Your more than Welcome! State hiway 3 to 950 go east to the first street turn north we are right at the bridge.

half way between muncie and New Castle.


----------



## mecreature (Jan 27, 2011)

It is very kind of you to offer. The weather looks perfect.


----------



## Bocefus78 (Jan 27, 2011)

I'll be there....not sure how much help I'll be felling but I do know how to run a camera


----------



## Mmaul (Jan 27, 2011)

This is for work, Tomorrow lunch special.


----------



## smokinj (Jan 27, 2011)

mecreature said:
			
		

> It is very kind of you to offer. The weather looks perfect.




Sunday at 9:00 a.m. No equiment needed just help split and load. Have a lot more than just this place but be nice to put a big dent in it!


----------



## Thistle (Jan 27, 2011)

smokinjay said:
			
		

> mecreature said:
> 
> 
> 
> ...



Just for S & G's,dont think anyone asked - just guessing,how much wood wood you say's on that 2 acres you're harvesting? 30-40 cords? Should be quite a bit going by the the pics


----------



## Thistle (Jan 27, 2011)

smokinjay said:
			
		

> Thistle said:
> 
> 
> 
> ...



Niiice.... lol  Never had a catering service in the timber before,unless I brought a thermos of my homemade chili,stew or soup. ;-P


----------



## smokinj (Jan 27, 2011)

Thistle said:
			
		

> smokinjay said:
> 
> 
> 
> ...



Cant get my head around it yet. A Guess would be 20-25. A big day hauling out of there will tell the story. Think the count was over 30 tree's and seem to fall in the 14-20 inch range and 25-40 ft'ers.


----------



## Thistle (Jan 27, 2011)

Perfect size,not too big,not real tiny either.


----------



## thewoodlands (Jan 27, 2011)

smokinjay said:
			
		

> Thistle said:
> 
> 
> 
> ...




http://extension.unh.edu/resources/files/Resource001044_Rep1200.pdf


zAP


----------



## smokinj (Jan 27, 2011)

MMaul said:
			
		

> This is for work, Tomorrow lunch special.

Data excerpt =
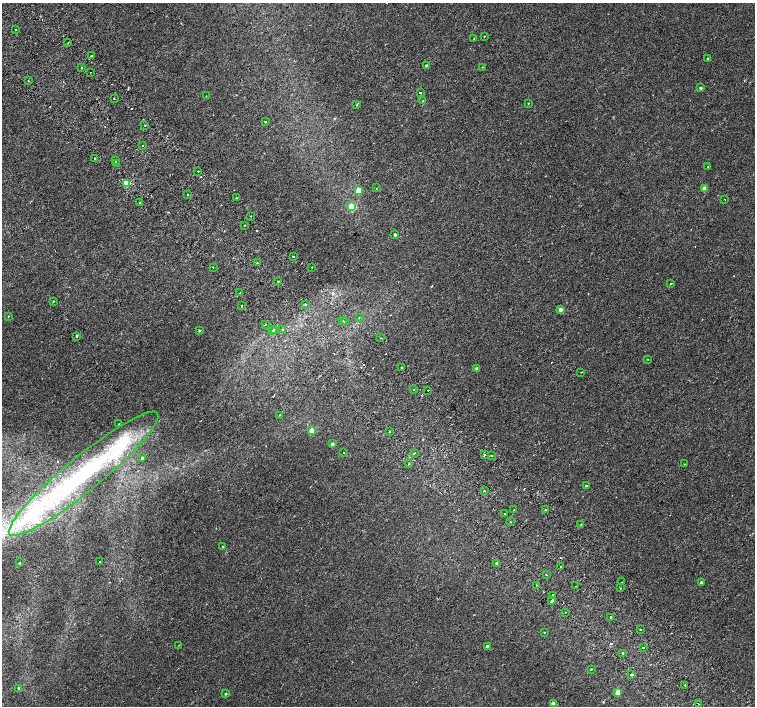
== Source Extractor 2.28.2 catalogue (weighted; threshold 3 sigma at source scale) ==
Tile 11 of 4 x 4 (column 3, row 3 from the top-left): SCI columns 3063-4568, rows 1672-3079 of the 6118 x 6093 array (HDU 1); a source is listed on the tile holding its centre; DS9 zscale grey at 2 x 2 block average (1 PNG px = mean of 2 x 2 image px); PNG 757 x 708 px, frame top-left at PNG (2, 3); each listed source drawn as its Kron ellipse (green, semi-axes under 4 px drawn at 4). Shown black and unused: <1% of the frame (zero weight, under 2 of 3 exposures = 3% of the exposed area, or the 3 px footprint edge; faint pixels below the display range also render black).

Problem set =
a. In the firewood thread, at what time on Sunday does smokinj ask people to show up?
b. Write the next part of the firewood thread, picking up after its final line.
The data is not needed for any of these tasks.

Outputs for the tasks =
a. 9:00 a.m.

b.
Bring the left overs! lol


----------



## smokinj (Jan 27, 2011)

zapny said:
			
		

> smokinjay said:
> 
> 
> 
> ...



Thanks Zap, that would put it more like 15-20 cords.


----------



## JustWood (Jan 27, 2011)

Eye'd B there if'n it was only a few hours drive ,,,but 7 is a haul.


----------



## Mmaul (Jan 27, 2011)

Not expecting leftovers. Sorry usually sell out in 2 hours.


----------



## smokinj (Jan 27, 2011)

localLEE said:
			
		

> Eye'd B there if'n it was only a few hours drive ,,,but 7 is a haul.



That would definitlee be cool.....Your chains willdefinitleeb there. Does that count?


----------



## smokinj (Jan 27, 2011)

MMaul said:
			
		

> Not expecting leftovers. Sorry usually sell out in 2 hours.



Pack a lunch or work with all guns blazen for 4 stright hours I think we can do it? lol (so far 6 people comfirmed) Thats should be 5 cords 6 people. Splitter may slow us up a bit. May pick-up a few more people. We will Fell them all....


----------



## Jutt77 (Jan 27, 2011)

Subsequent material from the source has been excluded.